Research Explainer · Shared Mobility

Can shared rides actually cut city traffic?

Uber and Lyft are making congestion worse. But what about apps that specifically match riders for shared trips — vans, buses, carpools? A new study from Mexico City holds a surprising answer.

Tirachini · Chaniotakis · Abouelela · Antoniou 2,169 riders surveyed Mexico City
STOP STOP CAR +8 km/pax VAN −0.7 km/pax BUS +0.7 km/pax
21M City population
2,484 Riders surveyed
74% Would need 2+ modes
Scroll to explore the findings

Ride-hailing was supposed to fix traffic. It made it worse.

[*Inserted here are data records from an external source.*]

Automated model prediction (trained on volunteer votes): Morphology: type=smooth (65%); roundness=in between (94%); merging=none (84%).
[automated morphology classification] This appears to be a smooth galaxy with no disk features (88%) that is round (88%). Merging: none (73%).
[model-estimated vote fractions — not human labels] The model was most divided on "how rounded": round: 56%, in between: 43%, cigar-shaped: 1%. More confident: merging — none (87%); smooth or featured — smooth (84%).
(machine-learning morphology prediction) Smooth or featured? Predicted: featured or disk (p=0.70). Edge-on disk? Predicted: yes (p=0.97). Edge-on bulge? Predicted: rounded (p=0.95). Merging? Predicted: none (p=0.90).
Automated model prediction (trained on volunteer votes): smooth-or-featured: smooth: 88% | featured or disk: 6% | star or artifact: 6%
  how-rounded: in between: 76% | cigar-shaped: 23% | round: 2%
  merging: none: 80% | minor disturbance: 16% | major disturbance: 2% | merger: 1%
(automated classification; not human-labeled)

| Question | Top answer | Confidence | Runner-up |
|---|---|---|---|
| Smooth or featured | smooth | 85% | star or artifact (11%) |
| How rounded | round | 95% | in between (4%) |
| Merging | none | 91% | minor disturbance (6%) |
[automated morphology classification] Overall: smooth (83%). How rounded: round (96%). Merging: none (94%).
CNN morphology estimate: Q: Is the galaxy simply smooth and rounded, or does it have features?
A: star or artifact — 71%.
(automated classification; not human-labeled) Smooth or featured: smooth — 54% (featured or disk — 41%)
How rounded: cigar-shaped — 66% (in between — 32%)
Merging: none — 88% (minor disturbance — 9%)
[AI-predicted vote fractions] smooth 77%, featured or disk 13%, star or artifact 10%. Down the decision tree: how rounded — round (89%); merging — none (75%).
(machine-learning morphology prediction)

When Uber and Lyft arrived, the promise was seductive: fewer privately owned cars, smarter routing, less congestion. The reality has been almost the opposite. Multiple studies across San Francisco, Chicago, and other cities confirm that ride-hailing increases vehicle kilometers traveled (VKT) — the total distance all vehicles drive — because these services pull passengers away from buses and metros, and add enormous numbers of "deadhead" miles while drivers cruise looking for their next fare.

But here's the question that has gone largely unanswered: what about apps that don't send a car exclusively for you — apps designed from the ground up for shared trips? Could a platform that deliberately puts multiple strangers in the same van, travelling the same corridor, change the equation?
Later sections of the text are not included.